The Guardian visits the London home of designer, artist and typographer Alan Kitching:
The rooms in Alan Kitching’s home are arranged like one of his letterpress prints. Some are stacked, some are wedged, some aren’t in the right place. One dominates, while others bow out. But each room, like each letter, makes an impact and has a purpose.
From the outside, it’s obvious this isn’t an ordinary home: three large, shop-style window panels showcase Kitching’s iconic prints – word-based images in big, bold type. A fourth is given over to local notices: jumble sales and student art shows. “That was Celia’s idea,” Kitching says. “She was more gregarious than me.” Celia Stothard, his late wife, bought the property 19 years ago. She chose it for its flexibility: a place for them to live and hold talks, exhibitions and performances. She was a designer and artist, too, as well as a jazz singer.

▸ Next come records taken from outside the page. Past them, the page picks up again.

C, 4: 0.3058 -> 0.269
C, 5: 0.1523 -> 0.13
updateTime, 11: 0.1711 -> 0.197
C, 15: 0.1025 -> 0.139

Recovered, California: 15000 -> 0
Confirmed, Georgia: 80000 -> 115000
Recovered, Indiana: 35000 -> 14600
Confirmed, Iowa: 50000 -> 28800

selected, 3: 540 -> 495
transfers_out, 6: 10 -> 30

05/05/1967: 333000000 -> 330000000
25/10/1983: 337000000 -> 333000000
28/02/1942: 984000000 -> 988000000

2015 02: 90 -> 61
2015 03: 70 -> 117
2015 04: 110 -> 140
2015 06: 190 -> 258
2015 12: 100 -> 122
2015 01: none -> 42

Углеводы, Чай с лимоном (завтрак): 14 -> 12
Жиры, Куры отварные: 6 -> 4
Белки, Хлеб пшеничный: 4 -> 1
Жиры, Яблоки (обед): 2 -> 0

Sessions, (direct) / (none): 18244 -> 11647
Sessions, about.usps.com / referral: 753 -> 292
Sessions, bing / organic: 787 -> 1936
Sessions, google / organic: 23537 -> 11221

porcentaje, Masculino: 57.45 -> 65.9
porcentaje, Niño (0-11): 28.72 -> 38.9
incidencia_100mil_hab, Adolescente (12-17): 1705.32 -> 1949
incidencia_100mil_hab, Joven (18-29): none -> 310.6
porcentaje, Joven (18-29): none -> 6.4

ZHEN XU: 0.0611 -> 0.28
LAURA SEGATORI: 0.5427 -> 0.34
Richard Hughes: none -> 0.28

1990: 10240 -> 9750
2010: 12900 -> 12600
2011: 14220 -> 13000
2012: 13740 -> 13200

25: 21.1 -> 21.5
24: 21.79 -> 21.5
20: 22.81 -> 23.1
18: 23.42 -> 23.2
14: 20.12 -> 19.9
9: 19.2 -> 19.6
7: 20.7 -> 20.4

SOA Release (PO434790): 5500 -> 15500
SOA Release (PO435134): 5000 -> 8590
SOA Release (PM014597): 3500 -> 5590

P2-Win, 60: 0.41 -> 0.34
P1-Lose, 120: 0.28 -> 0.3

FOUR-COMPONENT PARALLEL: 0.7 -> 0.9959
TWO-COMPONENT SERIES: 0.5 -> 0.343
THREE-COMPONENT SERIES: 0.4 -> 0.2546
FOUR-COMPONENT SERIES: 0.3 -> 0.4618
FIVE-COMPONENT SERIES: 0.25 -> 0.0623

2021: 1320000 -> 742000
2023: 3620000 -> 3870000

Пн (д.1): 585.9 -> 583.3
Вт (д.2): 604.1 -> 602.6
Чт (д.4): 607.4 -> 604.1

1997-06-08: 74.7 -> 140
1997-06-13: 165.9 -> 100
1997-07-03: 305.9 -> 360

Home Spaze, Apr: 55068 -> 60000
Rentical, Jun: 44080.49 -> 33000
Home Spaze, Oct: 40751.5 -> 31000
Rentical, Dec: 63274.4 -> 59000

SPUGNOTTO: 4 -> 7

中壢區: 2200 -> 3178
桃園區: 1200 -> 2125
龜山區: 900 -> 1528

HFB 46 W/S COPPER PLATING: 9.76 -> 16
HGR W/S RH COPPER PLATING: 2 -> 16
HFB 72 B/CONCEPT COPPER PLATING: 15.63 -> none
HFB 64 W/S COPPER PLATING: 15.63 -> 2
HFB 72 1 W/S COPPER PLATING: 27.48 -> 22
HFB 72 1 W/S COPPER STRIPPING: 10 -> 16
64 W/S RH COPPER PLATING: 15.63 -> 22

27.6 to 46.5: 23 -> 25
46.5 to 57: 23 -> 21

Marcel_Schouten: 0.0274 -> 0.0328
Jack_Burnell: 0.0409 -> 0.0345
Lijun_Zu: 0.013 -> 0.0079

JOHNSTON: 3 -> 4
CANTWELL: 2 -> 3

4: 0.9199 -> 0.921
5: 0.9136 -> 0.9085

The building is a former alehouse in Kennington, south London, buttressed up against a courthouse (local folklore has it that Charlie Chaplin used to come here to fetch jugs of ale for his mother). Storage rooms cascade off the back of the ground floor, where Kitching runs the Typography Workshop, into a cellar crammed with his extensive, 19th-century type collection. Upstairs, a high-ceilinged mezzanine has a reading nook reachable only by the swivel of a library ladder.